Greatest Show on Earth
Almost everywhere I looked there was a vicious dogfight in progress. I even saw Little Friends fighting with their droptanks still on. I supposed they wanted to stay in the fray as long as possible and run up their scores. I remarked to myself, “This is the greatest show on earth!” Then the afterthought: “But the price of admission is too high.” I was awed by the grandeur and heroism of this great aerial battle, which left our wing unscathed. Never did I more love and respect our Little Friends.
Within twenty minutes we had passed beyond the battle and found the North Sea beneath us. Now came the frantic and forlorn calls from one pilot after another. “We’re low on gas.” “Don’t think we can make it.” “What’ll we do?”
I told Chapin to steer directly toward the nearest landfall, but he was way ahead of me and already had us on that course. Then with the help of our engineer we figured the lowest possible rpm, manifold pressure, and fuel mixture settings and passed this data to the other aircraft. Putting Screaming Eagle in a slight descent altitude, we were able to stay in the air at a very slow speed, consuming minimum fuel. Next I ordered all aircraft short of fuel to lighten their loads—to throw out guns and ammo and to drop the heavy ball turrets.
Then I prayed.
It took more than two hours to transit the North Sea. I intercepted Maydays from two ships from other wings. They were ditching and gave their positions, which I relayed to Eighth Air Force. The sun had set before our straining eyes sighted land. Clouds had lifted over England, and within minutes we found the Royal Air Force station at Norwich. Everyone landed. We had been airborne more than ten hours.

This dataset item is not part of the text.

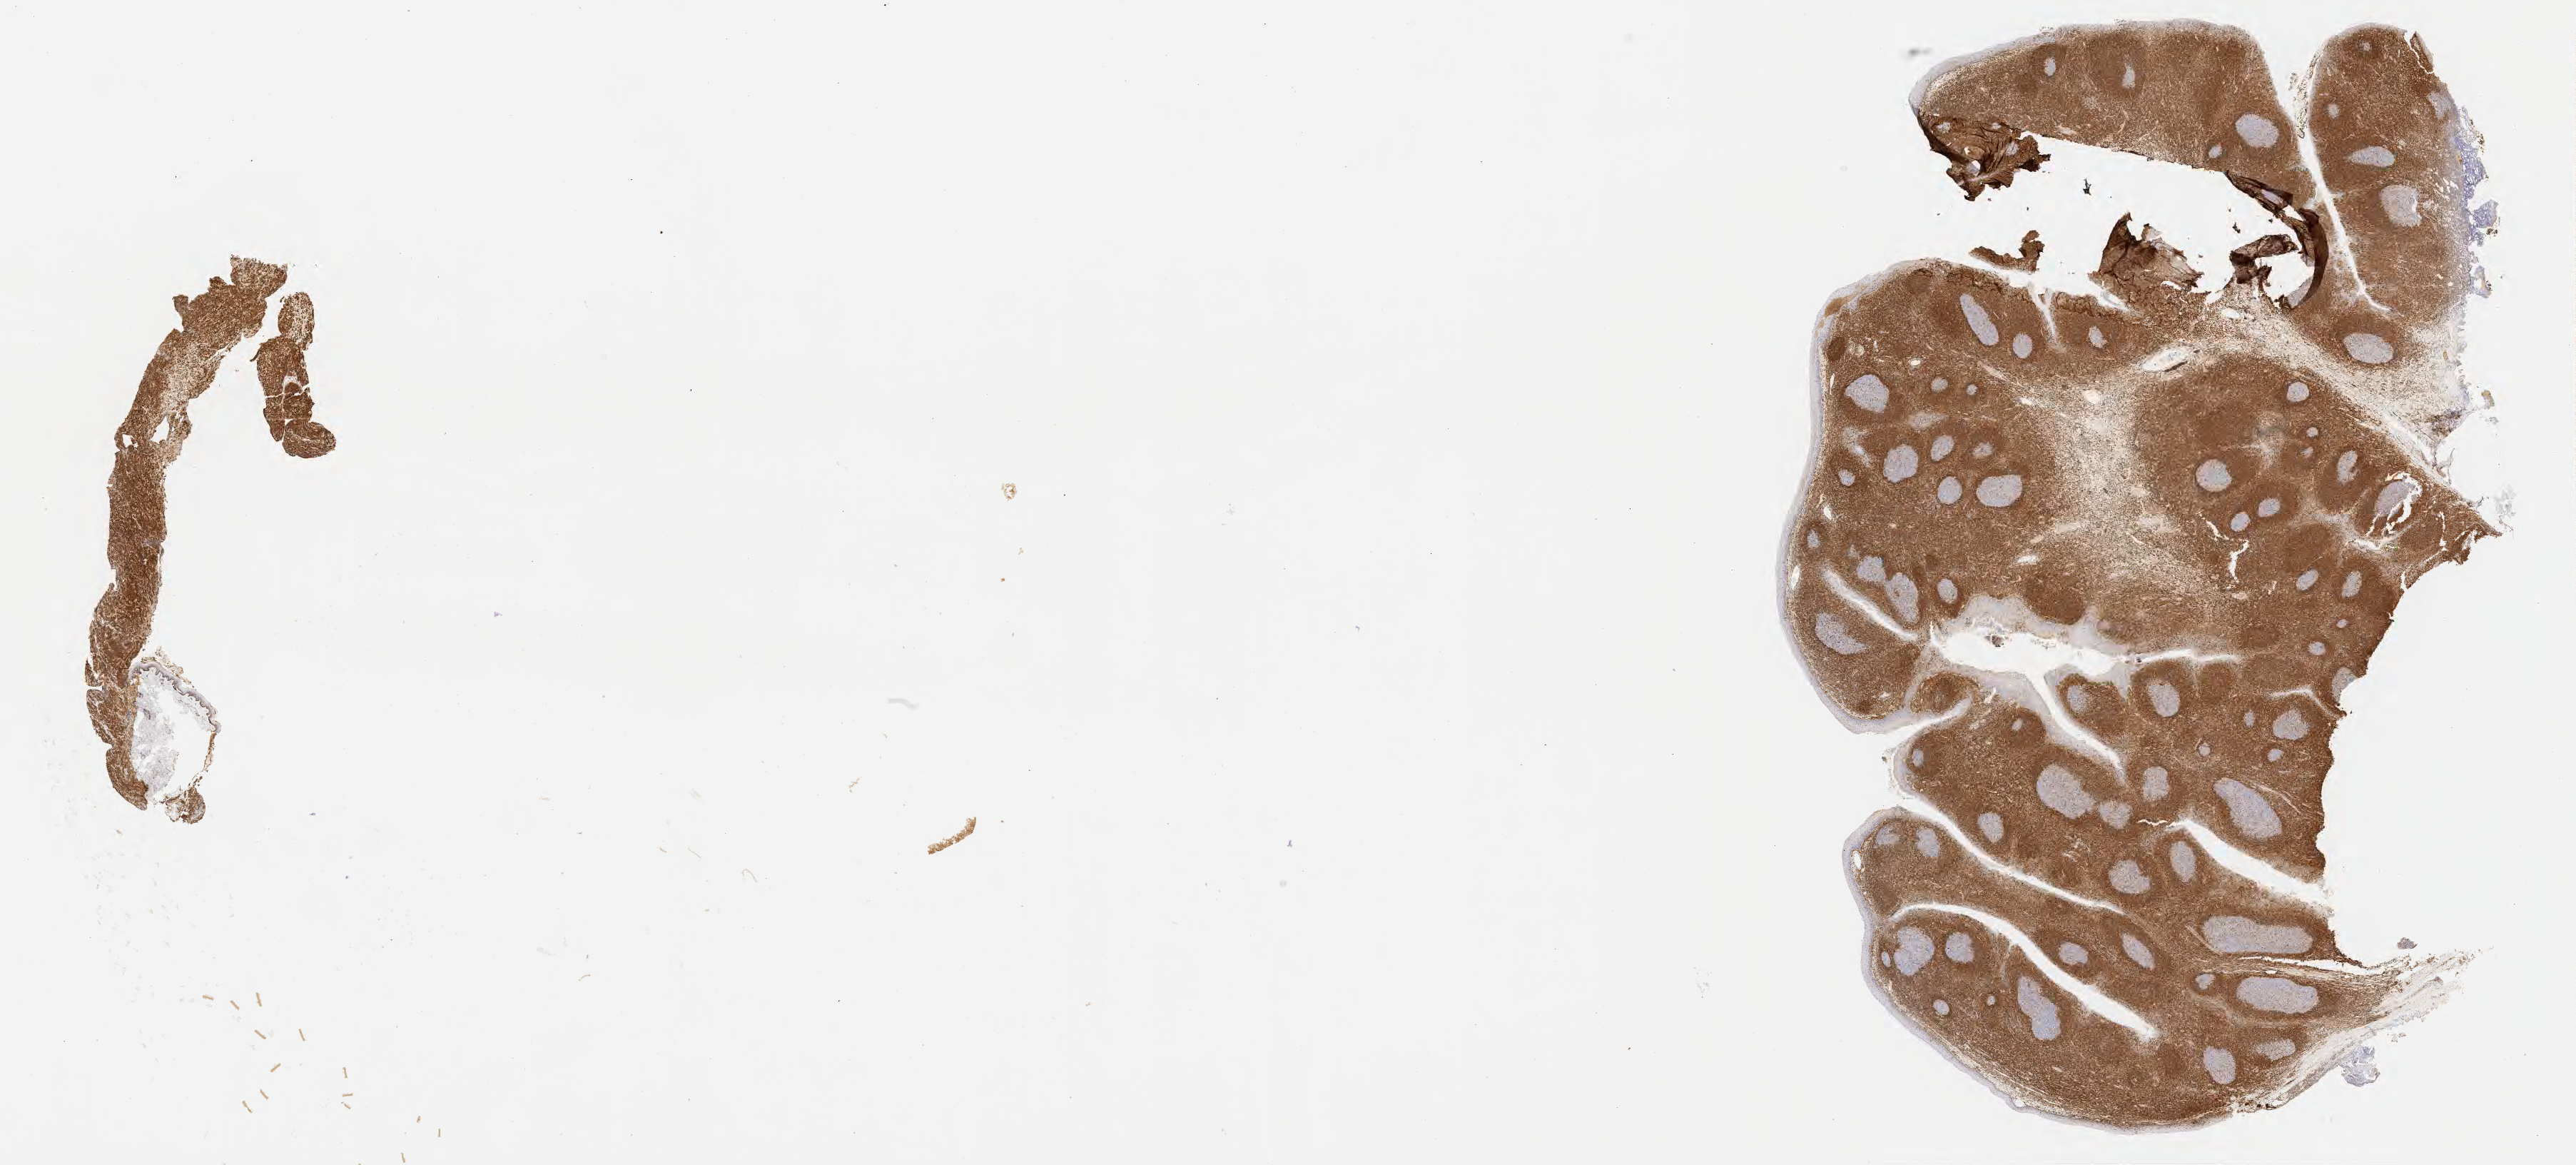
Whole-slide image, immunohistochemical stain for BCL2 — whole scanned area (about 29.2 x 13.2 mm) shown as a low-resolution overview, specimen: tumor tissue. Patient female; aged 43.
Diagnosis: Diffuse large B-cell lymphoma, NOS.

No one had to ditch, and none had been shot down. Only the two who went to Sweden were missing. But the 384th didn’t get back to Grafton Underwood until the next day after enjoying the warm RAF hospitality.
Eighth Air Force “Report of Operations, 9 April 1944” shows two combat wings of the 1st Bomb Division, 41A and 41B, attacking the Marienburg targets. Only three losses are indicated, which means the following wing lost one. However, because of the mixture of Forts from several groups in each air wing and because many landed away from home base, it is doubted that the official report is very accurate.
Wings bombing other targets suffered worse than 41A and 41B. a total of thirty-two bombers was lost, thirteen from “unknown causes.” Some of these must have ended in the cold North Sea. Oddly, no mention of this in the official report. Nor is there any note of the sweat we had with fuel consumption. I suppose the staff officers who wrote the report didn’t consider this too significant.
The author, Maj. Gen. Dale O. Smith, USAF (Ret.), is a 1934 graduate of West Point. Following wartime service in England, he went on to a varied Air Force career, including command of two air divisions and a long stint of high-level assignments at the Pentagon. Retiring from the Air Force in 1964, General Smith went on to a second career as a writer during which he became the author of a number of books on defense-related matters. One of his two sons is an Air Force Academy graduate, now serving as a fighter pilot in Germany.